The dataset also has an ID variable that should not be included in the concatenation (so solutions that don't allow me to specify the required columns aren't complete).
Upvotes: 3
Views: 92
Reputation: 79198
> x <- data.frame(ID = 1:3,
col1 = c("snap", "snap", NA),
col2 = c(NA, "crackle", "crackle"),
col3 = c(NA, NA, "pop"),
col4 = c(NA, "yummy", NA),stringsAsFactors = F)
> a=gsub("(\\w)\\s+","\\1, ",trimws(do.call(paste,replace(x[-1],is.na(x[-1]),""))))
(x1=transform(x,treat=gsub(",\\s(\\w+)$",", and \\1",a),stringsAsFactors=F))

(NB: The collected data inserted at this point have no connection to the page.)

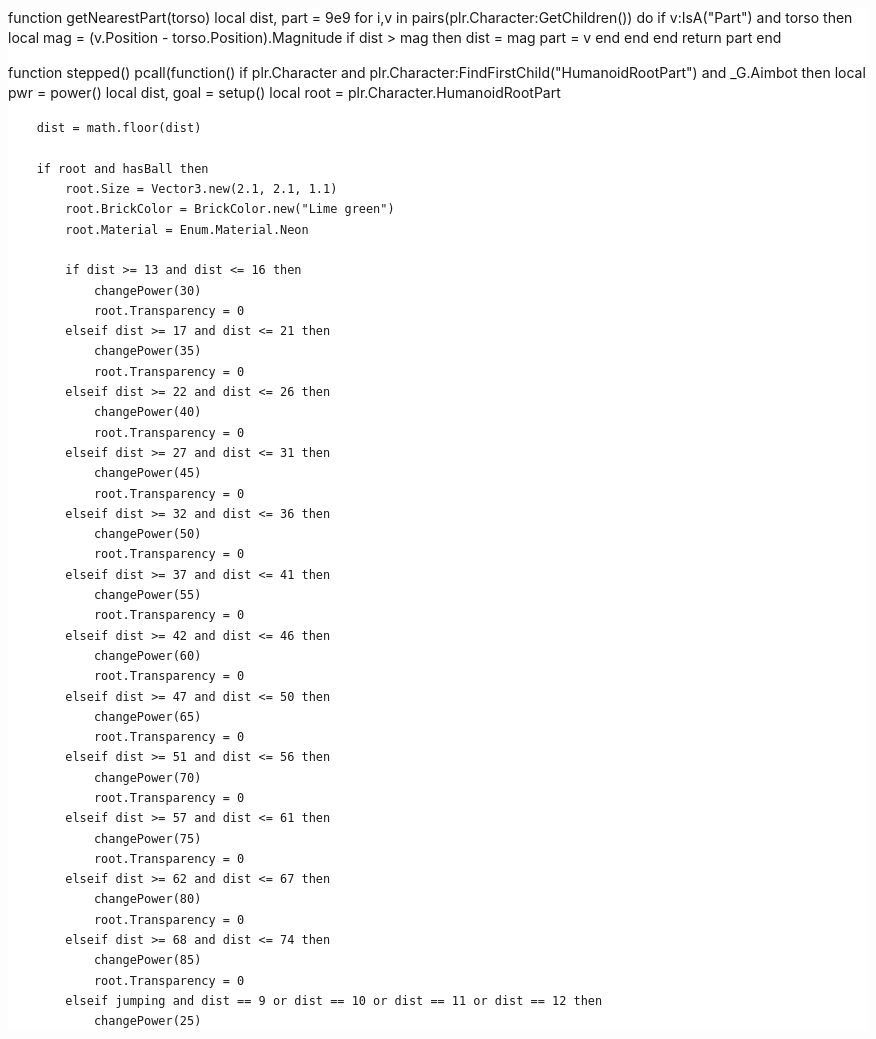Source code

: 
function getNearestPart(torso)
    local dist, part = 9e9 
    for i,v in pairs(plr.Character:GetChildren()) do
        if v:IsA("Part") and torso then
            local mag = (v.Position - torso.Position).Magnitude
            if dist > mag then
                dist = mag
                part = v
            end
        end
    end
    return part
end

function stepped() pcall(function()
    if plr.Character and plr.Character:FindFirstChild("HumanoidRootPart") and _G.Aimbot then
        local pwr = power()
        local dist, goal = setup()
        local root = plr.Character.HumanoidRootPart
    
        dist = math.floor(dist)

        if root and hasBall then
            root.Size = Vector3.new(2.1, 2.1, 1.1)
            root.BrickColor = BrickColor.new("Lime green")
            root.Material = Enum.Material.Neon
            
            if dist >= 13 and dist <= 16 then
                changePower(30)
                root.Transparency = 0
            elseif dist >= 17 and dist <= 21 then
                changePower(35)
                root.Transparency = 0
            elseif dist >= 22 and dist <= 26 then
                changePower(40)
                root.Transparency = 0 
            elseif dist >= 27 and dist <= 31 then
                changePower(45)
                root.Transparency = 0
            elseif dist >= 32 and dist <= 36 then
                changePower(50)
                root.Transparency = 0
            elseif dist >= 37 and dist <= 41 then
                changePower(55)
                root.Transparency = 0
            elseif dist >= 42 and dist <= 46 then
                changePower(60)
                root.Transparency = 0
            elseif dist >= 47 and dist <= 50 then
                changePower(65)
                root.Transparency = 0
            elseif dist >= 51 and dist <= 56 then
                changePower(70)
                root.Transparency = 0
            elseif dist >= 57 and dist <= 61 then
                changePower(75)
                root.Transparency = 0
            elseif dist >= 62 and dist <= 67 then
                changePower(80)
                root.Transparency = 0
            elseif dist >= 68 and dist <= 74 then
                changePower(85)
                root.Transparency = 0
            elseif jumping and dist == 9 or dist == 10 or dist == 11 or dist == 12 then
                changePower(25)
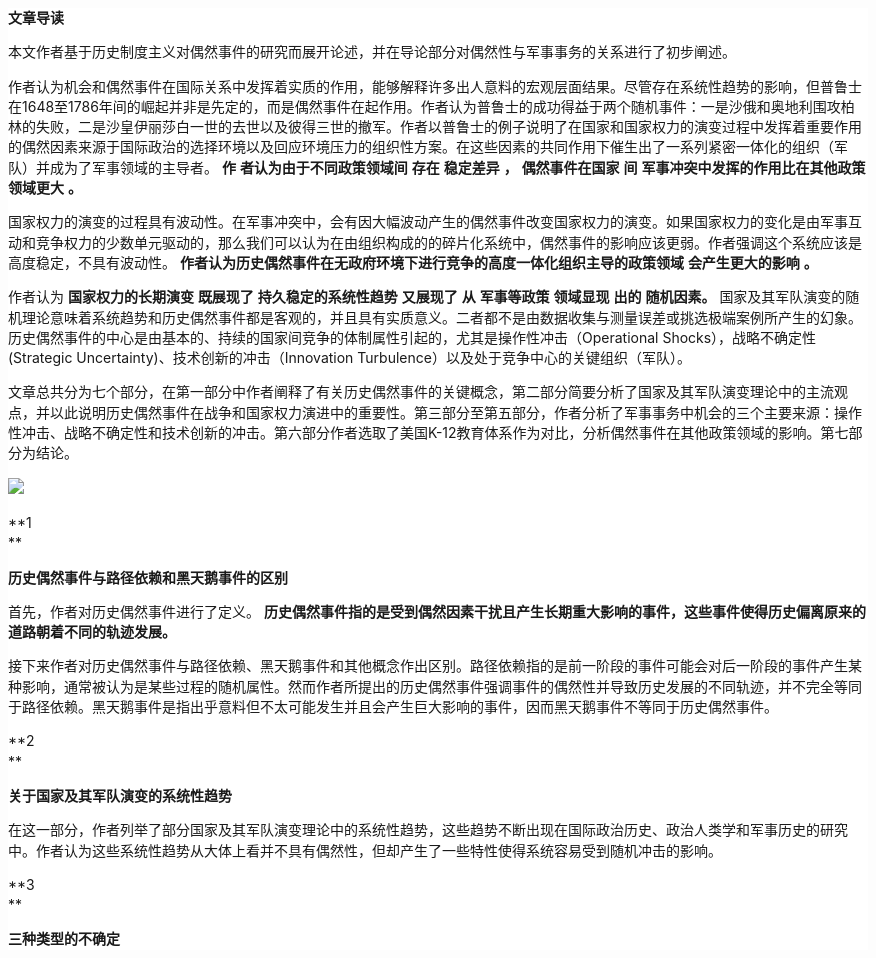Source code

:   

 **文章导读**

  

本文作者基于历史制度主义对偶然事件的研究而展开论述，并在导论部分对偶然性与军事事务的关系进行了初步阐述。

作者认为机会和偶然事件在国际关系中发挥着实质的作用，能够解释许多出人意料的宏观层面结果。尽管存在系统性趋势的影响，但普鲁士在1648至1786年间的崛起并非是先定的，而是偶然事件在起作用。作者认为普鲁士的成功得益于两个随机事件：一是沙俄和奥地利围攻柏林的失败，二是沙皇伊丽莎白一世的去世以及彼得三世的撤军。作者以普鲁士的例子说明了在国家和国家权力的演变过程中发挥着重要作用的偶然因素来源于国际政治的选择环境以及回应环境压力的组织性方案。在这些因素的共同作用下催生出了一系列紧密一体化的组织（军队）并成为了军事领域的主导者。
**作** **者认为由于不同政策领域间** **存在** **稳定差异** **，** **偶然事件在国家** **间**
**军事冲突中发挥的作用比在其他政策领域更大** **。**

国家权力的演变的过程具有波动性。在军事冲突中，会有因大幅波动产生的偶然事件改变国家权力的演变。如果国家权力的变化是由军事互动和竞争权力的少数单元驱动的，那么我们可以认为在由组织构成的的碎片化系统中，偶然事件的影响应该更弱。作者强调这个系统应该是高度稳定，不具有波动性。
**作者认为历史偶然事件在无政府环境下进行竞争的高度一体化组织主导的政策领域** **会产生更大的影响** **。**

作者认为 **国家权力的长期演变** **既展现了** **持久稳定的系统性趋势** **又展现了** **从** **军事等政策** **领域显现**
**出的** **随机因素。**
国家及其军队演变的随机理论意味着系统趋势和历史偶然事件都是客观的，并且具有实质意义。二者都不是由数据收集与测量误差或挑选极端案例所产生的幻象。历史偶然事件的中心是由基本的、持续的国家间竞争的体制属性引起的，尤其是操作性冲击（Operational
Shocks），战略不确定性(Strategic Uncertainty)、技术创新的冲击（Innovation
Turbulence）以及处于竞争中心的关键组织（军队）。

文章总共分为七个部分，在第一部分中作者阐释了有关历史偶然事件的关键概念，第二部分简要分析了国家及其军队演变理论中的主流观点，并以此说明历史偶然事件在战争和国家权力演进中的重要性。第三部分至第五部分，作者分析了军事事务中机会的三个主要来源：操作性冲击、战略不确定性和技术创新的冲击。第六部分作者选取了美国K-12教育体系作为对比，分析偶然事件在其他政策领域的影响。第七部分为结论。

![](/images/3123/7.jpeg)

  

**1  
**  

 **历史偶然事件与路径依赖和黑天鹅事件的区别**

首先，作者对历史偶然事件进行了定义。 **历史偶然事件指的是受到偶然因素干扰且产生长期重大影响的事件，这些事件使得历史偏离原来的道路朝着不同的轨迹发展。**

接下来作者对历史偶然事件与路径依赖、黑天鹅事件和其他概念作出区别。路径依赖指的是前一阶段的事件可能会对后一阶段的事件产生某种影响，通常被认为是某些过程的随机属性。然而作者所提出的历史偶然事件强调事件的偶然性并导致历史发展的不同轨迹，并不完全等同于路径依赖。黑天鹅事件是指出乎意料但不太可能发生并且会产生巨大影响的事件，因而黑天鹅事件不等同于历史偶然事件。

  

**2  
**  

 **关于国家及其军队演变的系统性趋势**

  

在这一部分，作者列举了部分国家及其军队演变理论中的系统性趋势，这些趋势不断出现在国际政治历史、政治人类学和军事历史的研究中。作者认为这些系统性趋势从大体上看并不具有偶然性，但却产生了一些特性使得系统容易受到随机冲击的影响。

  

 **3  
**  

 **三种类型的不确定**

#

ID col1 col2 col3 col4 treat
1 1 snap <NA> <NA> <NA> snap
2 2 snap crackle <NA> yummy snap, crackle, and yummy
3 3 <NA> crackle pop <NA> crackle, and pop
> x1$treat[1]
[1] "snap"
> x1$treat[2]
[1] "snap, crackle, and yummy"
> x1$treat[3]
[1] "crackle, and pop"
you can also use collapse
from the glue
package:
x$trat=apply(x[-1],1,function(y)glue::collapse(y[!is.na(y)],", ",last = ", and "))
> x$treat[1]
[1] "snap"
> x$treat[2]
[1] "snap, crackle, and yummy"
> x$treat[3]
[1] "crackle, and pop"
Upvotes: 0
Reputation: 11878
Here's another option, although considerably more verbose. By wrapping the list generation into a function, we can also add an option to disable the Oxford comma, if desired:
x <- data.frame(
ID = 1:3,
col1 = c("snap", "snap", NA),
col2 = c(NA, "crackle", "crackle"),
col3 = c(NA, NA, "pop"),
col4 = c(NA, "yummy", NA)
)
language_list <- function(x, oxford_comma = TRUE) {
x <- x[!is.na(x)]
if (length(x) < 2) {
return(x)
}
last <- tail(x, 1)
rest <- head(x, -1)
if (length(rest) == 1) {
return(paste(rest, "and", last))
}
rest <- paste(rest, collapse = ", ")
paste0(rest, if (oxford_comma) ",", " and ", last)
}
cols <- paste0("col", 1:4)
x$treats <- apply(x[, cols], 1, language_list)
x$treats
#> [1] "snap" "snap, crackle, and yummy"
#> [3] "crackle and pop"
Upvotes: 1